## DIRECTIONS
Reproduce, character for character, the lines between the one containing "Review checklist, syringe" and the one containing "Reads: 4 (mL)", inclusive, and no others.
--- DATA FOR ANALYSIS ---
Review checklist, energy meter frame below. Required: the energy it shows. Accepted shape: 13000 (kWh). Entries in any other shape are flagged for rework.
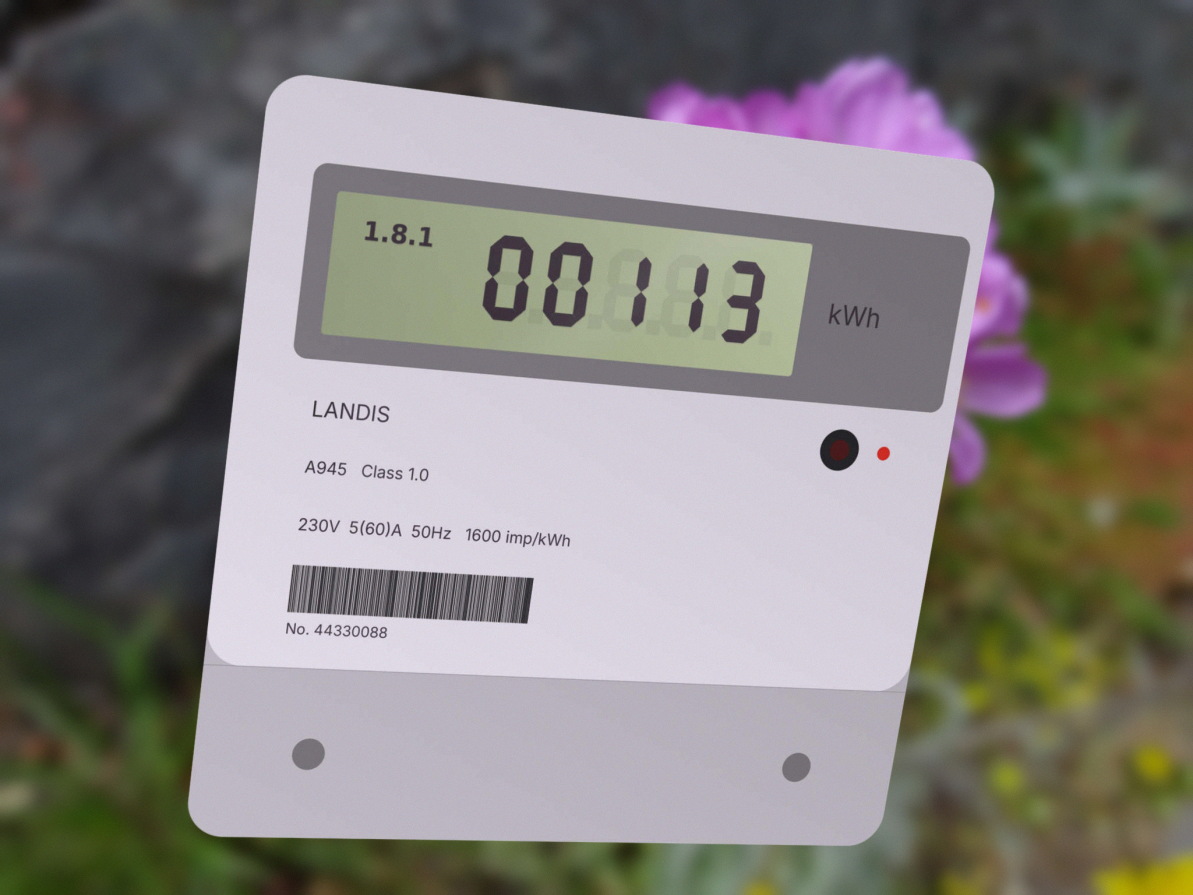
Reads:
---
--- DATA FOR ANALYSIS ---
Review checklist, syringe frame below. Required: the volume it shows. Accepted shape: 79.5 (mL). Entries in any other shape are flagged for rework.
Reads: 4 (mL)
---
--- DATA FOR ANALYSIS ---
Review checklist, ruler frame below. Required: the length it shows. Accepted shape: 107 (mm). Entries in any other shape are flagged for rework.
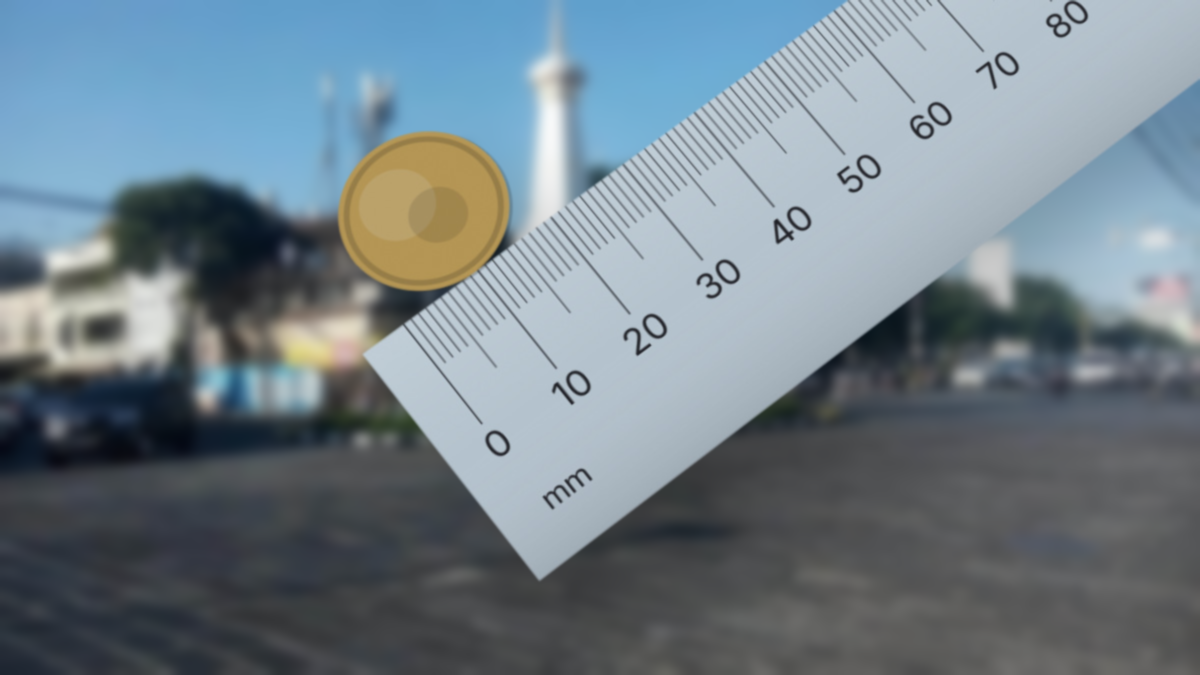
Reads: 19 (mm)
---
## EXERCISE SOLUTION
Review checklist, syringe frame below. Required: the volume it shows. Accepted shape: 79.5 (mL). Entries in any other shape are flagged for rework.
Reads: 4 (mL)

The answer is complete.